== DATASET ENTRIES ==

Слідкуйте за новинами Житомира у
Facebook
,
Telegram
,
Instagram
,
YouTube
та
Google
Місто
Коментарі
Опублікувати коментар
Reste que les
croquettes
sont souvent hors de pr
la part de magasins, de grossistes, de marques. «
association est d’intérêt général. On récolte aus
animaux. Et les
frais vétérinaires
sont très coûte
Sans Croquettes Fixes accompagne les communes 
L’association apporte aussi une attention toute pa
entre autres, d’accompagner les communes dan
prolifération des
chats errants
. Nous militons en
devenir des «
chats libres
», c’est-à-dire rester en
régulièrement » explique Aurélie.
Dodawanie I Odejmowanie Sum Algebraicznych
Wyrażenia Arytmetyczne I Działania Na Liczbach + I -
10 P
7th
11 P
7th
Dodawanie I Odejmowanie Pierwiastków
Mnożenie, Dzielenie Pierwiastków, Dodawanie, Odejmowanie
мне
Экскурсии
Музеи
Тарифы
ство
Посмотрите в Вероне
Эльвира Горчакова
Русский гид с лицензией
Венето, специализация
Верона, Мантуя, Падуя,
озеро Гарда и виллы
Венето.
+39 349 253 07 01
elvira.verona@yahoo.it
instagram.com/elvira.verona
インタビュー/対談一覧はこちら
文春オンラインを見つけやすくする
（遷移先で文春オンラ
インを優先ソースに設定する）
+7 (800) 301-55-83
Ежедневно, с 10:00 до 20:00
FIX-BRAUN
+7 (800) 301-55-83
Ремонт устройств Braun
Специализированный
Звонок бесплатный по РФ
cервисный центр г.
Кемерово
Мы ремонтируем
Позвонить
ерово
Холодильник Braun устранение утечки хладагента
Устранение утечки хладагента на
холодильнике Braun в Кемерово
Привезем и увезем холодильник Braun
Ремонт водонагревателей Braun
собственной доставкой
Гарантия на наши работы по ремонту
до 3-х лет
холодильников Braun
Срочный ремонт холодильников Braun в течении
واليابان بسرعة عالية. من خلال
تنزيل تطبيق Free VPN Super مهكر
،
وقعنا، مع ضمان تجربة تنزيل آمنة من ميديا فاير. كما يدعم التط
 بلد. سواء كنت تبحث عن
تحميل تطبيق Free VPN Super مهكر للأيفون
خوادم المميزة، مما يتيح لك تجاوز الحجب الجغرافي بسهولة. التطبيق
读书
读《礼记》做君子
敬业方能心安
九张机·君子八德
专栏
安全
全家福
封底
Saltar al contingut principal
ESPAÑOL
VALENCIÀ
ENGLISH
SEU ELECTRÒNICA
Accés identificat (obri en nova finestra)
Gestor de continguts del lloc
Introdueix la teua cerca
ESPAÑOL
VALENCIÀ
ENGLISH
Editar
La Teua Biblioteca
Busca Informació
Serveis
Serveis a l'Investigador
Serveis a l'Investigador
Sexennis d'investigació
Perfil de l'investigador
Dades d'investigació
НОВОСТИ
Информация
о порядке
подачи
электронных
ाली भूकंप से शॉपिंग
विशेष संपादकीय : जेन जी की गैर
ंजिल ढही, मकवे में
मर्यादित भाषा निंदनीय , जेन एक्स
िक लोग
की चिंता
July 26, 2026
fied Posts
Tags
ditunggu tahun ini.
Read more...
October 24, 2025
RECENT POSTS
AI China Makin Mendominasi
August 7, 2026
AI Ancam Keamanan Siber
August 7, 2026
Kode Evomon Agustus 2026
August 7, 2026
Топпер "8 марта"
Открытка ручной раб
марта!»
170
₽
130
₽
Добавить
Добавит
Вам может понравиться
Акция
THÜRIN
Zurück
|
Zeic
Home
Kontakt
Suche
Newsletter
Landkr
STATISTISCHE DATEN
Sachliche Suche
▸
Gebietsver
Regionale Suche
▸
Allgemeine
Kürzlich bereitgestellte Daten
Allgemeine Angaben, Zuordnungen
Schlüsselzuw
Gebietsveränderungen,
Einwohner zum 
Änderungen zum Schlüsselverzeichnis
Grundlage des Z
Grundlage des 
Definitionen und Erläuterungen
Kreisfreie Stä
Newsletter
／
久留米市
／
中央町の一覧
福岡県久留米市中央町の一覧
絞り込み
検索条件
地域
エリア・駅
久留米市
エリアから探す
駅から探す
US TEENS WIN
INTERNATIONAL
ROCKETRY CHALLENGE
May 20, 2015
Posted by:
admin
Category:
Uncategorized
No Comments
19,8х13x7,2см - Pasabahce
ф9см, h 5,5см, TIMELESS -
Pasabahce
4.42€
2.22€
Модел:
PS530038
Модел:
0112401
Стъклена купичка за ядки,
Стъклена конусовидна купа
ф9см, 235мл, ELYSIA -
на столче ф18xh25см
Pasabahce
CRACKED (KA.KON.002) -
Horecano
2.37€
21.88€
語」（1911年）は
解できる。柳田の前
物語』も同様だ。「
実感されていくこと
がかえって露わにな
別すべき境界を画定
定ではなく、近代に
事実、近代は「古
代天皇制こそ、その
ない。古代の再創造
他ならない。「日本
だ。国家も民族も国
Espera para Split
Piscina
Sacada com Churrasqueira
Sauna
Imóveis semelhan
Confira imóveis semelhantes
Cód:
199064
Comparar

===

WORK REQUIRED: Reproduce the text of every item above word for word, keeping each line as it stands.

EXERCISE RESULT:
Слідкуйте за новинами Житомира у
Facebook
,
Telegram
,
Instagram
,
YouTube
та
Google
Місто
Коментарі
Опублікувати коментар
Reste que les
croquettes
sont souvent hors de pr
la part de magasins, de grossistes, de marques. «
association est d’intérêt général. On récolte aus
animaux. Et les
frais vétérinaires
sont très coûte
Sans Croquettes Fixes accompagne les communes 
L’association apporte aussi une attention toute pa
entre autres, d’accompagner les communes dan
prolifération des
chats errants
. Nous militons en
devenir des «
chats libres
», c’est-à-dire rester en
régulièrement » explique Aurélie.
Dodawanie I Odejmowanie Sum Algebraicznych
Wyrażenia Arytmetyczne I Działania Na Liczbach + I -
10 P
7th
11 P
7th
Dodawanie I Odejmowanie Pierwiastków
Mnożenie, Dzielenie Pierwiastków, Dodawanie, Odejmowanie
мне
Экскурсии
Музеи
Тарифы
ство
Посмотрите в Вероне
Эльвира Горчакова
Русский гид с лицензией
Венето, специализация
Верона, Мантуя, Падуя,
озеро Гарда и виллы
Венето.
+39 349 253 07 01
elvira.verona@yahoo.it
instagram.com/elvira.verona
インタビュー/対談一覧はこちら
文春オンラインを見つけやすくする
（遷移先で文春オンラ
インを優先ソースに設定する）
+7 (800) 301-55-83
Ежедневно, с 10:00 до 20:00
FIX-BRAUN
+7 (800) 301-55-83
Ремонт устройств Braun
Специализированный
Звонок бесплатный по РФ
cервисный центр г.
Кемерово
Мы ремонтируем
Позвонить
ерово
Холодильник Braun устранение утечки хладагента
Устранение утечки хладагента на
холодильнике Braun в Кемерово
Привезем и увезем холодильник Braun
Ремонт водонагревателей Braun
собственной доставкой
Гарантия на наши работы по ремонту
до 3-х лет
холодильников Braun
Срочный ремонт холодильников Braun в течении
واليابان بسرعة عالية. من خلال
تنزيل تطبيق Free VPN Super مهكر
،
وقعنا، مع ضمان تجربة تنزيل آمنة من ميديا فاير. كما يدعم التط
 بلد. سواء كنت تبحث عن
تحميل تطبيق Free VPN Super مهكر للأيفون
خوادم المميزة، مما يتيح لك تجاوز الحجب الجغرافي بسهولة. التطبيق
读书
读《礼记》做君子
敬业方能心安
九张机·君子八德
专栏
安全
全家福
封底
Saltar al contingut principal
ESPAÑOL
VALENCIÀ
ENGLISH
SEU ELECTRÒNICA
Accés identificat (obri en nova finestra)
Gestor de continguts del lloc
Introdueix la teua cerca
ESPAÑOL
VALENCIÀ
ENGLISH
Editar
La Teua Biblioteca
Busca Informació
Serveis
Serveis a l'Investigador
Serveis a l'Investigador
Sexennis d'investigació
Perfil de l'investigador
Dades d'investigació
НОВОСТИ
Информация
о порядке
подачи
электронных
ाली भूकंप से शॉपिंग
विशेष संपादकीय : जेन जी की गैर
ंजिल ढही, मकवे में
मर्यादित भाषा निंदनीय , जेन एक्स
िक लोग
की चिंता
July 26, 2026
fied Posts
Tags
ditunggu tahun ini.
Read more...
October 24, 2025
RECENT POSTS
AI China Makin Mendominasi
August 7, 2026
AI Ancam Keamanan Siber
August 7, 2026
Kode Evomon Agustus 2026
August 7, 2026
Топпер "8 марта"
Открытка ручной раб
марта!»
170
₽
130
₽
Добавить
Добавит
Вам может понравиться
Акция
THÜRIN
Zurück
|
Zeic
Home
Kontakt
Suche
Newsletter
Landkr
STATISTISCHE DATEN
Sachliche Suche
▸
Gebietsver
Regionale Suche
▸
Allgemeine
Kürzlich bereitgestellte Daten
Allgemeine Angaben, Zuordnungen
Schlüsselzuw
Gebietsveränderungen,
Einwohner zum 
Änderungen zum Schlüsselverzeichnis
Grundlage des Z
Grundlage des 
Definitionen und Erläuterungen
Kreisfreie Stä
Newsletter
／
久留米市
／
中央町の一覧
福岡県久留米市中央町の一覧
絞り込み
検索条件
地域
エリア・駅
久留米市
エリアから探す
駅から探す
US TEENS WIN
INTERNATIONAL
ROCKETRY CHALLENGE
May 20, 2015
Posted by:
admin
Category:
Uncategorized
No Comments
19,8х13x7,2см - Pasabahce
ф9см, h 5,5см, TIMELESS -
Pasabahce
4.42€
2.22€
Модел:
PS530038
Модел:
0112401
Стъклена купичка за ядки,
Стъклена конусовидна купа
ф9см, 235мл, ELYSIA -
на столче ф18xh25см
Pasabahce
CRACKED (KA.KON.002) -
Horecano
2.37€
21.88€
語」（1911年）は
解できる。柳田の前
物語』も同様だ。「
実感されていくこと
がかえって露わにな
別すべき境界を画定
定ではなく、近代に
事実、近代は「古
代天皇制こそ、その
ない。古代の再創造
他ならない。「日本
だ。国家も民族も国
Espera para Split
Piscina
Sacada com Churrasqueira
Sauna
Imóveis semelhan
Confira imóveis semelhantes
Cód:
199064
Comparar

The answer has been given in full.